Goal of the exercise: In the entries below, change every "Source code" to "Markdown source" and give all the lines again with nothing else altered. Leave the pictures out of your answer.

[[ Source material, beginning ]]

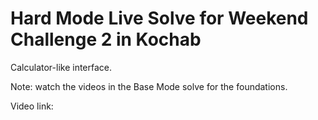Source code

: Hard Mode Live Solve for Weekend Challenge 2 in Kochab
===

Calculator-like interface.

Note: watch the videos in the Base Mode solve for the foundations.

Video link: ![]()
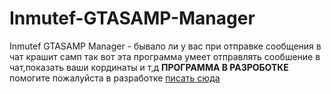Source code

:# Inmutef-GTASAMP-Manager
Inmutef GTASAMP Manager - бывало ли у вас при отправке сообщения в чат крашит самп так вот эта программа умеет отправлять сообшение в чат,показать ваши кординаты и т,д **ПРОГРАММА В РАЗРОБОТКЕ** помогите пожалуйста в разработке [писать сюда](mailto:inmutefgames@gmail.com)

[[ Source material, end ]]

Reply to the exercise:
Markdown source

: Hard Mode Live Solve for Weekend Challenge 2 in Kochab
===

Calculator-like interface.

Note: watch the videos in the Base Mode solve for the foundations.

Video link: ![]()
Markdown source

:# Inmutef-GTASAMP-Manager
Inmutef GTASAMP Manager - бывало ли у вас при отправке сообщения в чат крашит самп так вот эта программа умеет отправлять сообшение в чат,показать ваши кординаты и т,д **ПРОГРАММА В РАЗРОБОТКЕ** помогите пожалуйста в разработке [писать сюда](mailto:inmutefgames@gmail.com)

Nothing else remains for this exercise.